● **PROBLEM**: The entries below are to be returned as written, with all pictures dropped.

Records from a data collection
"""

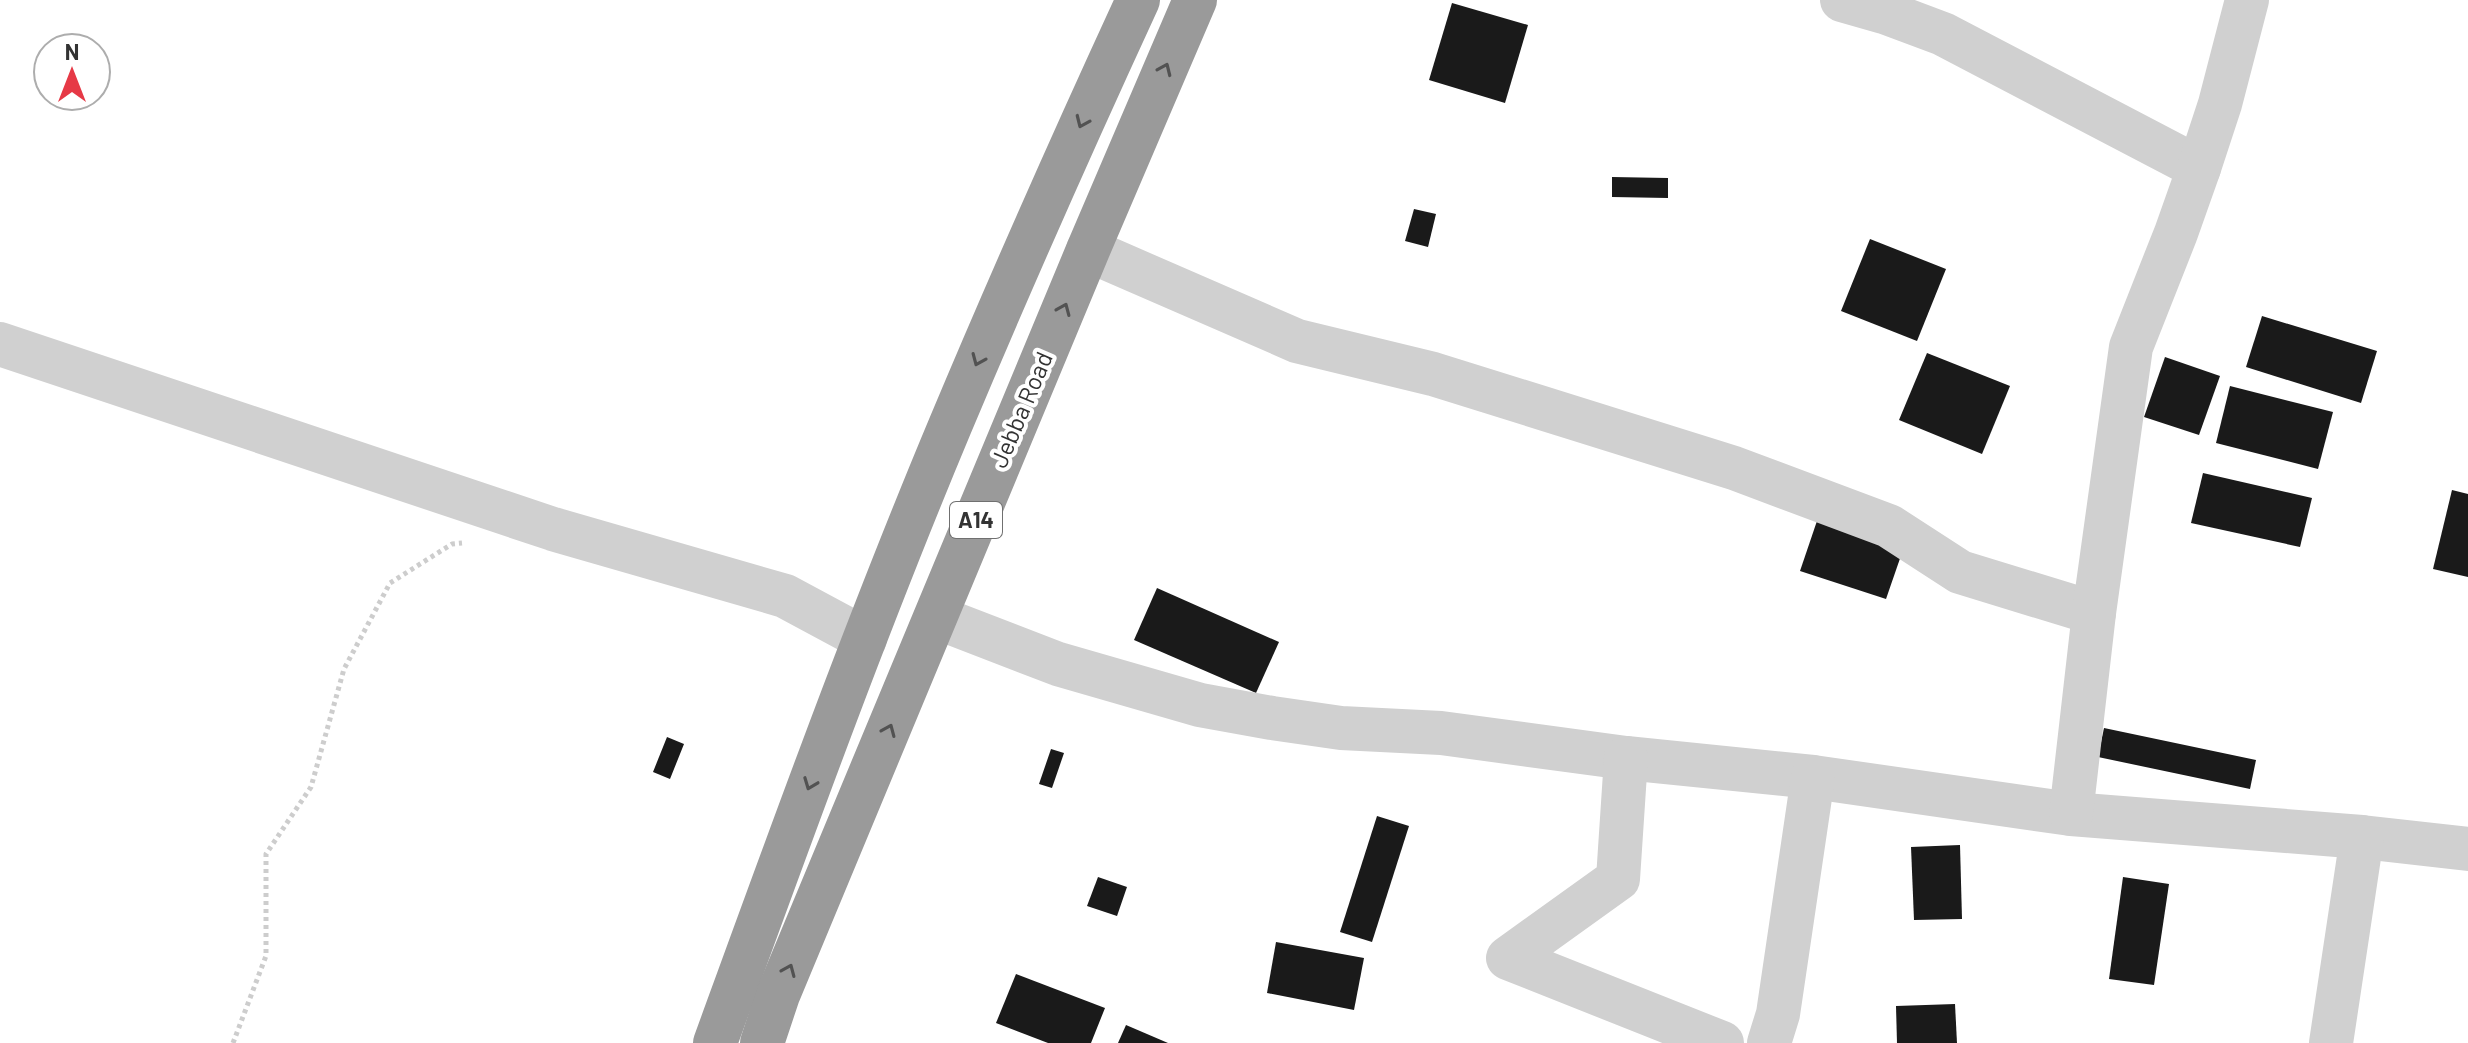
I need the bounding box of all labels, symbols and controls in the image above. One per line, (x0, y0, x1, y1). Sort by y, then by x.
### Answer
north arrow (32, 32, 112, 112)
text: N (65, 38, 79, 64)
one-way arrow (1156, 63, 1172, 78)
one-way arrow (1076, 114, 1092, 128)
one-way arrow (1054, 303, 1070, 317)
street label: Jebba Road (983, 347, 1058, 472)
one-way arrow (972, 352, 988, 366)
road number: A14 (950, 502, 1002, 538)
one-way arrow (879, 724, 895, 738)
one-way arrow (803, 776, 820, 790)
one-way arrow (779, 964, 795, 978)

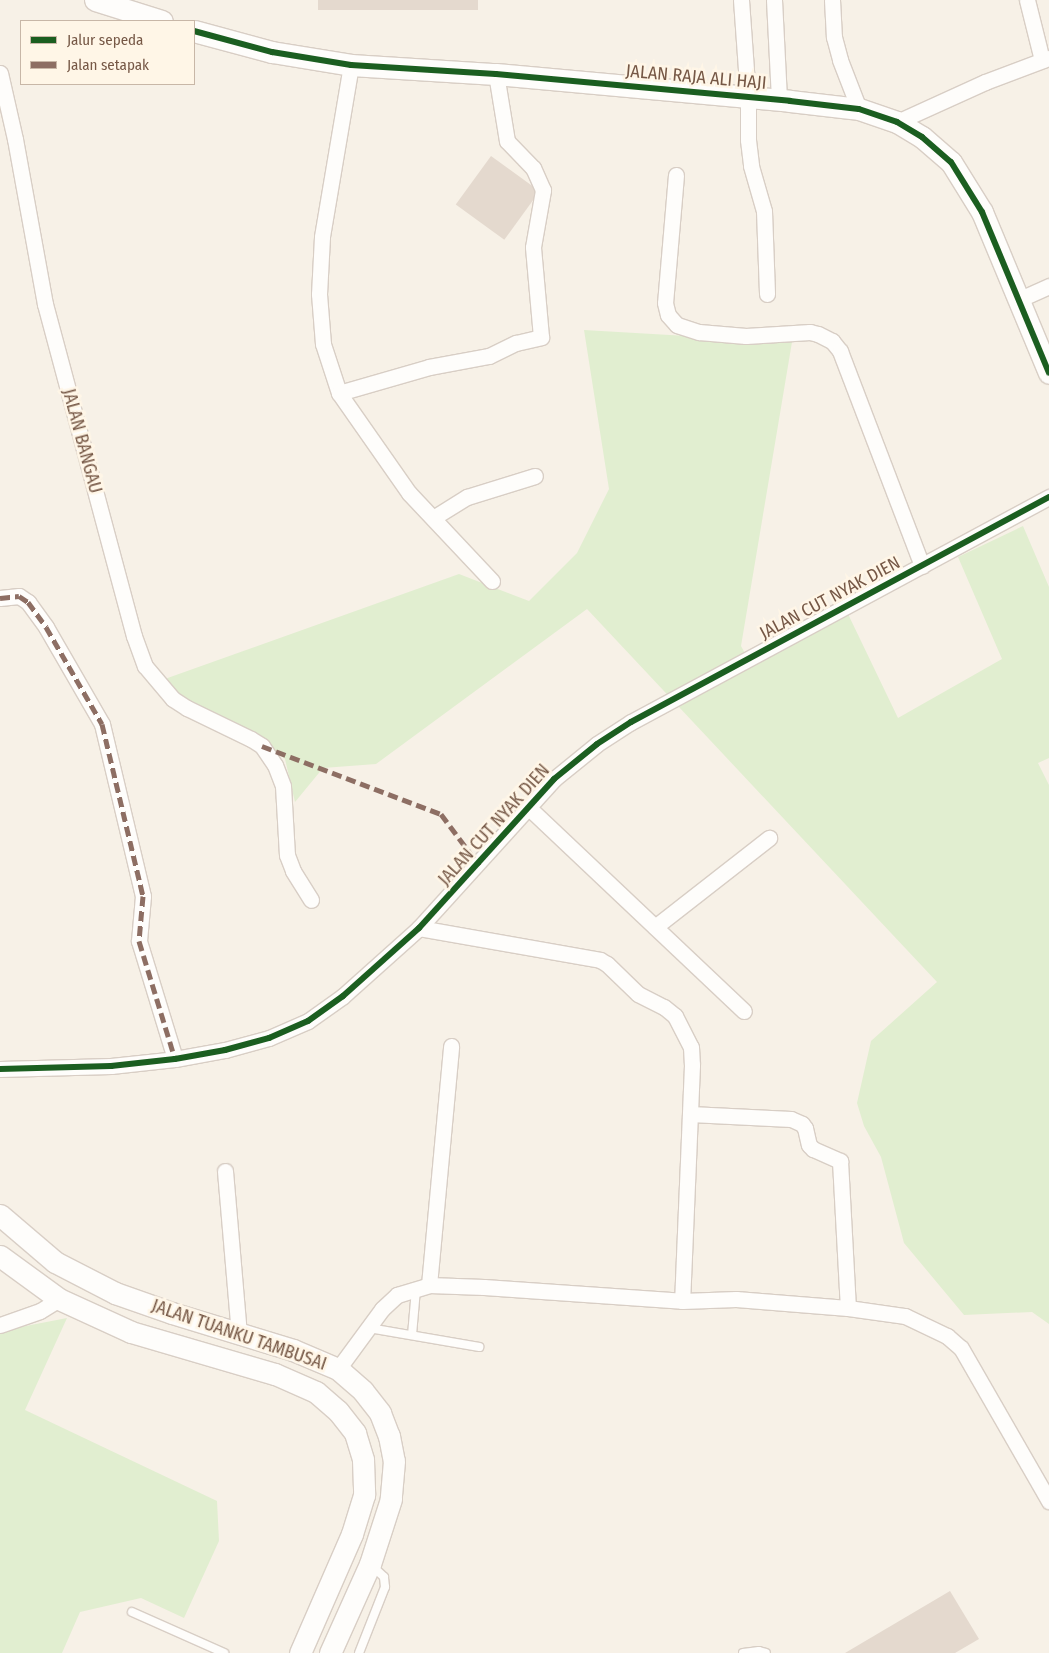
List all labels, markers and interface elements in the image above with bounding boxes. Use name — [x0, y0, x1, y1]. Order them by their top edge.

"""

● **TASK RESPONSE**:
I need the bounding box of all labels, symbols and controls in the image above. One per line, (x0, y0, x1, y1). Sort by y, then by x.
### Answer
north arrow (32, 32, 112, 112)
text: N (65, 38, 79, 64)
one-way arrow (1156, 63, 1172, 78)
one-way arrow (1076, 114, 1092, 128)
one-way arrow (1054, 303, 1070, 317)
street label: Jebba Road (983, 347, 1058, 472)
one-way arrow (972, 352, 988, 366)
road number: A14 (950, 502, 1002, 538)
one-way arrow (879, 724, 895, 738)
one-way arrow (803, 776, 820, 790)
one-way arrow (779, 964, 795, 978)

List all labels, markers and interface elements in the image above with bounding boxes. Use name — [x0, y0, x1, y1]. Order them by their top edge.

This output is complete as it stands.